D'après ce que nous voyons sur votre blog, vous vous êtes aventuré à cultiver des avocats. Est-ce une culture difficile ?
Bien au contraire, l'avocat est une plante d'origine tropicale, qui s'est parfaitement adaptée à la région de la Costa Tropical de Grenade, sa culture étant extrêmement facile, car elle est exempte de maladies et ses exigences vitales sont minimes.

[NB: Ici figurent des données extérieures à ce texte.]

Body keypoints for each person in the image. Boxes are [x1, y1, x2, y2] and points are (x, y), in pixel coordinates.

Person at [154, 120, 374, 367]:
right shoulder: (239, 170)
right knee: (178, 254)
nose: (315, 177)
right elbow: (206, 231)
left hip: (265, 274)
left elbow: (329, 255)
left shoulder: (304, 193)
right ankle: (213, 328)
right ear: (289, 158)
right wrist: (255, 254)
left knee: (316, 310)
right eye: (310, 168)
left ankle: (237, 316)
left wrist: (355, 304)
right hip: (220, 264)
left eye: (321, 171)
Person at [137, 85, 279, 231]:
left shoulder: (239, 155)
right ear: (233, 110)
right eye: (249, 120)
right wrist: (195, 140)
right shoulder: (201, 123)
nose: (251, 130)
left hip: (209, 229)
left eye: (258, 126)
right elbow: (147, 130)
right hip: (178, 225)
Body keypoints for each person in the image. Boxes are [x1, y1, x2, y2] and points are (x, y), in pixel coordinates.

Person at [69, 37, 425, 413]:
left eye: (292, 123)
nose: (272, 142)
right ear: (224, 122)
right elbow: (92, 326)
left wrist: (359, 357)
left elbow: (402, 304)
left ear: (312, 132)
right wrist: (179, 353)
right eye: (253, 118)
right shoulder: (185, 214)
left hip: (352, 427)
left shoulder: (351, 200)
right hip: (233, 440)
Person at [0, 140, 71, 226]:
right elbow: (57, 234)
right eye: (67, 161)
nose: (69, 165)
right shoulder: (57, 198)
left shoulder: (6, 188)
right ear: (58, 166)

Dans notre région, trois variétés ont été introduites : la variété Bacon, qui est la plus précoce, étant très rentable car elle produit chaque année une abondance de fruits ; la variété Fuerte, qui est très savoureuse et également très productive et rentable, et la variété Hass, qui est la plus prisée et la plus tardive, bien qu'elle ait des années où elle produit beaucoup de fruits tandis que d'autres années sa production est rare.

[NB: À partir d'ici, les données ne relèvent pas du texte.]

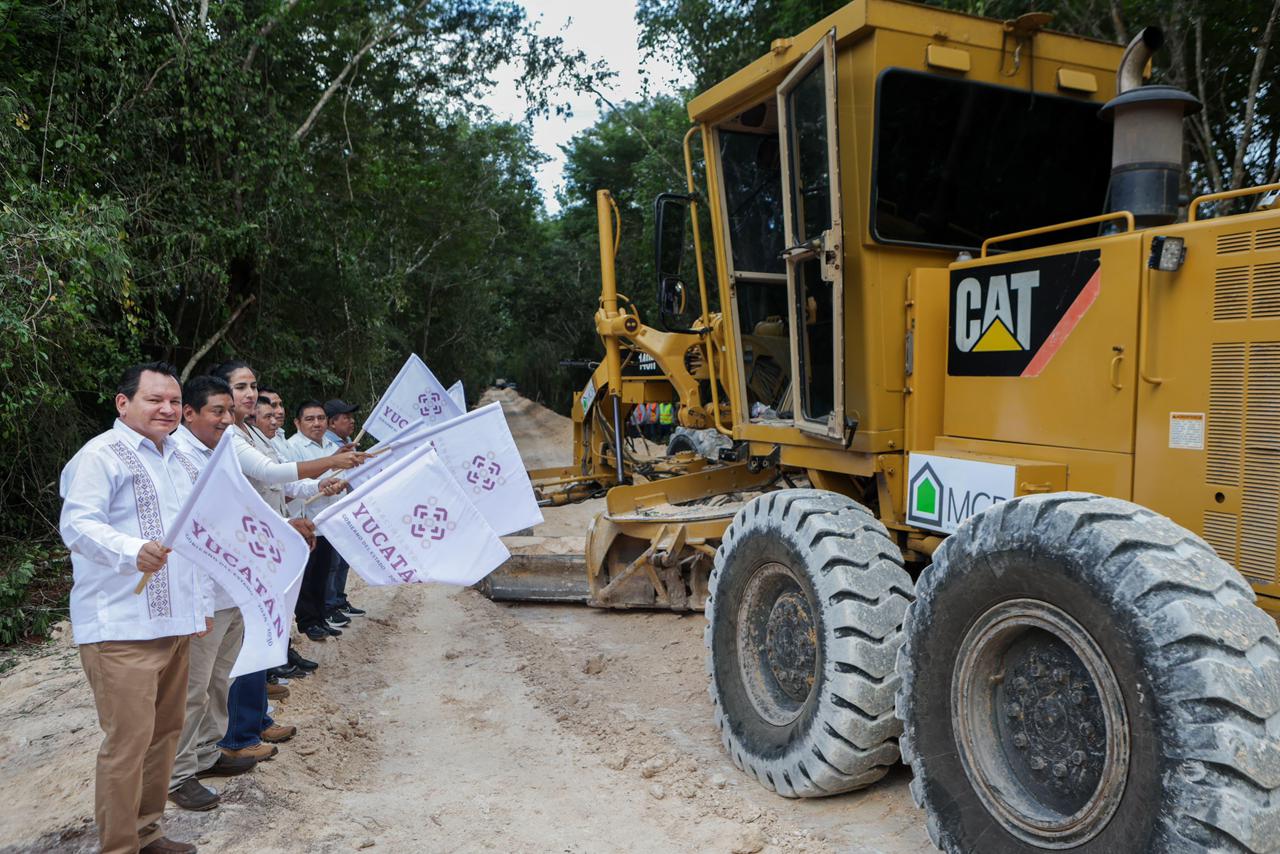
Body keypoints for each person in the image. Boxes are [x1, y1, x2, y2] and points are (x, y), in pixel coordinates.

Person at [59, 361, 210, 854]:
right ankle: (119, 846)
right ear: (123, 403)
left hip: (176, 623)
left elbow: (198, 536)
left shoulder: (182, 458)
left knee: (165, 735)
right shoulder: (100, 455)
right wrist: (131, 550)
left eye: (174, 401)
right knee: (127, 744)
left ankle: (148, 832)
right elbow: (78, 524)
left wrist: (202, 604)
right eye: (154, 399)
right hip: (122, 629)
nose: (167, 409)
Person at [210, 361, 364, 763]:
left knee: (260, 636)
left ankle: (255, 719)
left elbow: (284, 485)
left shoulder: (251, 434)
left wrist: (320, 483)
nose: (249, 394)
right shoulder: (228, 438)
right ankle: (238, 734)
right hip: (248, 550)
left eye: (253, 386)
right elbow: (269, 472)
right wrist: (331, 463)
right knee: (243, 644)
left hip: (266, 547)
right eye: (240, 387)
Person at [286, 400, 347, 641]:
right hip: (306, 522)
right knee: (306, 577)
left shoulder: (332, 446)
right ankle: (308, 622)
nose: (317, 423)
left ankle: (322, 618)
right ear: (297, 422)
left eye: (321, 418)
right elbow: (294, 481)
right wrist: (323, 477)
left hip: (329, 522)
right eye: (310, 419)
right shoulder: (293, 447)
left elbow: (340, 476)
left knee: (324, 574)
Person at [321, 399, 364, 620]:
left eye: (351, 417)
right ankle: (329, 606)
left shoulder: (348, 444)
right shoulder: (328, 446)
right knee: (331, 563)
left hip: (347, 509)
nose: (351, 421)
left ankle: (338, 599)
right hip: (330, 511)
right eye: (346, 417)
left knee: (344, 559)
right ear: (332, 423)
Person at [258, 387, 290, 460]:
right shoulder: (262, 438)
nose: (281, 411)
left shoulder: (280, 433)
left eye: (281, 405)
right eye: (273, 405)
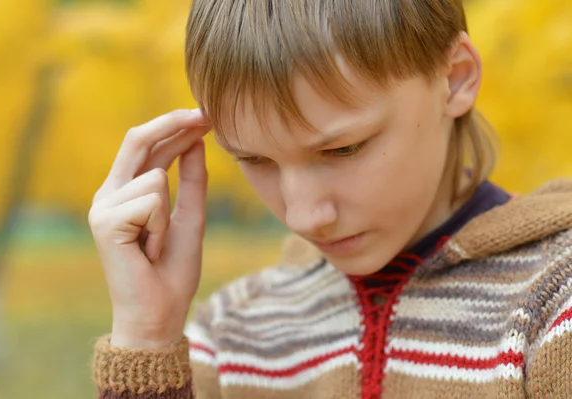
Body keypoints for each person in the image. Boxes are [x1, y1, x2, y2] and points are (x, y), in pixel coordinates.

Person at [88, 1, 572, 398]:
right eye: (256, 159)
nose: (303, 216)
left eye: (343, 148)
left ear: (455, 78)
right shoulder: (234, 336)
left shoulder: (555, 307)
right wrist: (147, 338)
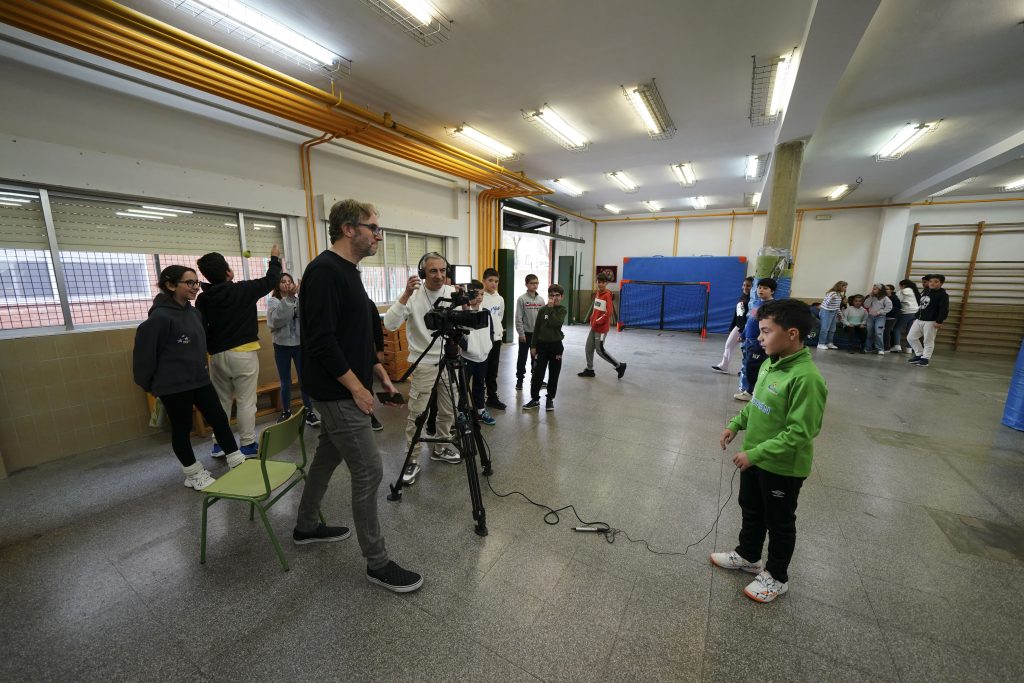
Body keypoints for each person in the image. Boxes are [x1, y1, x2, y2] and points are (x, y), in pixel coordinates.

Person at [294, 198, 421, 593]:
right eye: (373, 228)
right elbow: (322, 342)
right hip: (337, 393)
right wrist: (357, 388)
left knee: (326, 458)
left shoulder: (348, 271)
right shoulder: (324, 272)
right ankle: (377, 563)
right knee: (369, 471)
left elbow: (353, 336)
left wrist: (380, 375)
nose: (378, 236)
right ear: (349, 229)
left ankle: (305, 526)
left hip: (346, 387)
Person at [712, 298, 828, 603]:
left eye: (766, 331)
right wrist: (736, 424)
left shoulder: (806, 379)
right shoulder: (768, 364)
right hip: (756, 459)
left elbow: (801, 433)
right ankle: (749, 555)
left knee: (779, 522)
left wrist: (755, 454)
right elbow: (756, 404)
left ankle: (777, 577)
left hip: (782, 467)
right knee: (751, 509)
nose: (759, 338)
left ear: (792, 334)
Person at [132, 266, 244, 490]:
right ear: (171, 285)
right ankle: (193, 473)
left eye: (197, 282)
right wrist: (151, 385)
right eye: (190, 283)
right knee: (182, 429)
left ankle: (236, 459)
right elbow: (144, 357)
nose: (196, 287)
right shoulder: (160, 318)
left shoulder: (194, 313)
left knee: (219, 419)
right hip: (173, 386)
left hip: (200, 380)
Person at [196, 245, 281, 457]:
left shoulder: (203, 299)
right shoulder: (243, 289)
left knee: (221, 402)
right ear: (228, 272)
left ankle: (219, 444)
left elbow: (200, 328)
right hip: (243, 354)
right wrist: (274, 258)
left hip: (216, 356)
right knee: (246, 401)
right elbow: (272, 279)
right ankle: (247, 444)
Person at [383, 251, 460, 486]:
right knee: (417, 414)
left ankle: (441, 446)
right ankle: (412, 458)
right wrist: (405, 294)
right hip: (424, 363)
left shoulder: (452, 292)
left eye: (442, 270)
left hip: (449, 361)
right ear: (422, 273)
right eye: (433, 271)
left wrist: (467, 304)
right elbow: (390, 324)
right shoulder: (413, 296)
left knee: (449, 410)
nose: (439, 275)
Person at [266, 273, 320, 427]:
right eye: (283, 281)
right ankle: (286, 411)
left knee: (304, 379)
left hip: (298, 345)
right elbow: (277, 321)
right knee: (285, 381)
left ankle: (309, 412)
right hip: (281, 346)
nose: (287, 284)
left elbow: (306, 318)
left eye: (289, 281)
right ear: (277, 285)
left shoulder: (297, 300)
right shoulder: (273, 301)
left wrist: (303, 295)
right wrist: (289, 299)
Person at [523, 284, 567, 412]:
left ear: (562, 297)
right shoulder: (542, 310)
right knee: (538, 373)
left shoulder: (562, 310)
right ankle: (535, 399)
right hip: (541, 346)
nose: (554, 298)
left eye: (557, 295)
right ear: (548, 296)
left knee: (554, 374)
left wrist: (551, 309)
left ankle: (550, 399)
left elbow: (555, 323)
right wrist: (533, 345)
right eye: (551, 295)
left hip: (556, 346)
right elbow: (536, 328)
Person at [460, 281, 497, 426]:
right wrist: (468, 347)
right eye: (476, 294)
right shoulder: (463, 312)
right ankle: (461, 411)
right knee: (463, 386)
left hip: (483, 357)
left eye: (482, 294)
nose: (480, 297)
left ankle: (480, 410)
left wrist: (489, 346)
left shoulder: (486, 312)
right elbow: (459, 335)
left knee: (480, 385)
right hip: (468, 357)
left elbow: (491, 331)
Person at [735, 277, 777, 402]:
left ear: (772, 291)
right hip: (749, 341)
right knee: (747, 365)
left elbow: (769, 326)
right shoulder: (757, 303)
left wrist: (763, 341)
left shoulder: (772, 306)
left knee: (753, 367)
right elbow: (750, 321)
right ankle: (747, 389)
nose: (761, 290)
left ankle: (750, 392)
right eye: (759, 287)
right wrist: (743, 335)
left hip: (758, 342)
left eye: (765, 288)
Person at [578, 273, 627, 379]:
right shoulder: (598, 293)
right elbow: (596, 309)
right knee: (588, 348)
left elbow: (608, 313)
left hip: (601, 329)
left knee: (600, 350)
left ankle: (619, 366)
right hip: (594, 326)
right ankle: (590, 370)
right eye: (599, 282)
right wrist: (592, 318)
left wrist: (597, 321)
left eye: (603, 282)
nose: (600, 284)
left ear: (606, 283)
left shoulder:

C'est cette dernière variété que je cultive au Cortijo et j'ai réussi, grâce à des tailles ponctuelles et des travaux appropriés, à ce que la plante produise une abondance de fruits pendant toutes les saisons.

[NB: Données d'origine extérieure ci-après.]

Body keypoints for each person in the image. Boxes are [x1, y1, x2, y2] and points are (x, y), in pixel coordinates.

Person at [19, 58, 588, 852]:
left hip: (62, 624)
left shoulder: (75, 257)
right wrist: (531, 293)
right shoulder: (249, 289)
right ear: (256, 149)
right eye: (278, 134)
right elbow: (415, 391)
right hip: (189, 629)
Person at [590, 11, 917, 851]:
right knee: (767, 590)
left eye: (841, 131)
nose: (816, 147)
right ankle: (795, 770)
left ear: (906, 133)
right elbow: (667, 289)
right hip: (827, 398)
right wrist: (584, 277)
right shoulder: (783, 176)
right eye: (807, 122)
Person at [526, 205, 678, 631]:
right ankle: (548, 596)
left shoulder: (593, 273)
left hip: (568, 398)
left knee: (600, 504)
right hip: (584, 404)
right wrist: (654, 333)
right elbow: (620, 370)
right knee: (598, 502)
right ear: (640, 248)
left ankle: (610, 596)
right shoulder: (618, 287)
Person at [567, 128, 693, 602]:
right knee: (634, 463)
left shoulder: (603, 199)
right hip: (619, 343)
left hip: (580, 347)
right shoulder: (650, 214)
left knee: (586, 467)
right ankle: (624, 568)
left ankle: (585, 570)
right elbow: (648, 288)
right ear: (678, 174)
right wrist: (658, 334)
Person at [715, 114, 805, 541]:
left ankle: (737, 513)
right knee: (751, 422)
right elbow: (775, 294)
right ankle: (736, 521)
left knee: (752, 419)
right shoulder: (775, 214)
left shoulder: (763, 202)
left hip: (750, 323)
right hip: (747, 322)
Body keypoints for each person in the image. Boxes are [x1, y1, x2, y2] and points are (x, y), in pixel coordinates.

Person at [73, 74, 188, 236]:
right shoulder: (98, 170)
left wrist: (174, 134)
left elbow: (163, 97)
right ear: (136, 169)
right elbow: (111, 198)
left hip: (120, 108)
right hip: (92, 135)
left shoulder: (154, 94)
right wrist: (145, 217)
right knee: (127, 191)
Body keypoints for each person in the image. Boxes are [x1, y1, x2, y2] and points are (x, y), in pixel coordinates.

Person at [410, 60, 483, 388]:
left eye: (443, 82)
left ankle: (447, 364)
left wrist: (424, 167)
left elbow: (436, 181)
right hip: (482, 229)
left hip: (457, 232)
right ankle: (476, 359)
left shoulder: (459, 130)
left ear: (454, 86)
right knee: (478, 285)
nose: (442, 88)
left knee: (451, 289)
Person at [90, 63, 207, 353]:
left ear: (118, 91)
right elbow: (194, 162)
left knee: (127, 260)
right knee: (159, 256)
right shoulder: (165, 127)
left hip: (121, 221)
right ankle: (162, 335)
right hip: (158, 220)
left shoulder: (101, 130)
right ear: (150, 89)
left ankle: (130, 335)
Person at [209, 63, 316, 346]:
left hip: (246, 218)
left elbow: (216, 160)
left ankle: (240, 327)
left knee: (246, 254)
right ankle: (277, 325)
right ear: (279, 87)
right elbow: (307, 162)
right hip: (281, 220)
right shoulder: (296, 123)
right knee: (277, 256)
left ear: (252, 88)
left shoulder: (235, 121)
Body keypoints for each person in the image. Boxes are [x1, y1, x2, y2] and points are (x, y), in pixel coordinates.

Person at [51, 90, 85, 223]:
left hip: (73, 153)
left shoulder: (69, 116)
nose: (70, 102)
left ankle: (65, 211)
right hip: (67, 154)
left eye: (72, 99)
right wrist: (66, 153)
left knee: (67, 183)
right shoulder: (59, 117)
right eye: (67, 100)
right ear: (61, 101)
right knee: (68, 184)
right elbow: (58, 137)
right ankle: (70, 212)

Faites-vous partie de ceux qui pensent que cultiver un potager est un simple hobby ou plutôt de ceux qui pensent que c'est un mode de vie ? Sentez-vous au quotidien avoir renoué avec la terre et la nature ?
Lorsque l'on s'attaque pour la première fois à la tâche de semer des plantes potagères, on ressent une sorte d'excitation quant à ce qui va pousser ou non, une sorte d'angoisse intérieure quant au résultat de son travail. On voit comment ce temps que l'on consacrait auparavant à d'autres choses est de plus en plus occupé par l'entretien de ses plantes. Au début, cela ressemble à un jeu, à une expérience, mais quand on s'y attend le moins, une série de liens et de connexions se créent entre soi et les plantes, ce qui change la conception que l'on avait auparavant de ce monde.
C'est lorsque l'on assimile ce que le potager nous apporte que commence notre dépendance spirituelle envers lui. Il cesse alors d'être un passe-temps pour devenir un mode de vie qui nous captive, nous absorbe et donne un sens à notre existence.
Mes amis et ma famille m'associent plus à la campagne qu'à l'enseignement. Il y a beaucoup de jours où, par simple plaisir, je me promène dans les champs, je me plonge sous l'épaisseur des cherimoyers et des avocatiers et j'observe les fruits, les feuilles, les oiseaux qui y nichent. Je vérifie les greffes des manguiers, je nettoie les pousses des amandiers que j'ai greffés sur des pruniers, je vois apparaître les premières fleurs de fèves ou je me réjouis de la présence d'abeilles, d'orius ou de papillons. On ressent dans son esprit tout ce que la campagne nous offre, et le plus extraordinaire, sans rien demander en retour. Quand on assimile son nouvel état d'être, sa nouvelle circonstance, c'est alors qu'on ne peut plus s'en passer.
Quels conseils donneriez-vous aux lecteurs du magazine Planeta Huerto qui souhaitent se lancer dans l'art de cultiver la terre ? Et à ceux qui ont déjà un potager ?
Eh bien, je ne me considère pas comme un grand expert pour conseiller ceux qui veulent se lancer dans le monde de l'horticulture, mais je leur dirais que c'est l'une des plus belles activités qu'ils puissent faire. Observer l'évolution, la transformation que subissent les plantes, leur croissance, leurs fleurs et, le plus spectaculaire, quand elles donnent leurs premiers fruits, on pense que c'est un monde magique. Cela génère un enthousiasme et une joie qui réconfortent pleinement. Cela vous encouragera à continuer à expérimenter d'autres produits et à apprendre chaque jour davantage sur les plantes.
Aux initiés, je dirais de partager toutes leurs expériences agricoles, d'échanger des semences, de faire des dégustations de leurs produits et d'inculquer à leurs proches et amis cet amour de l'agriculture.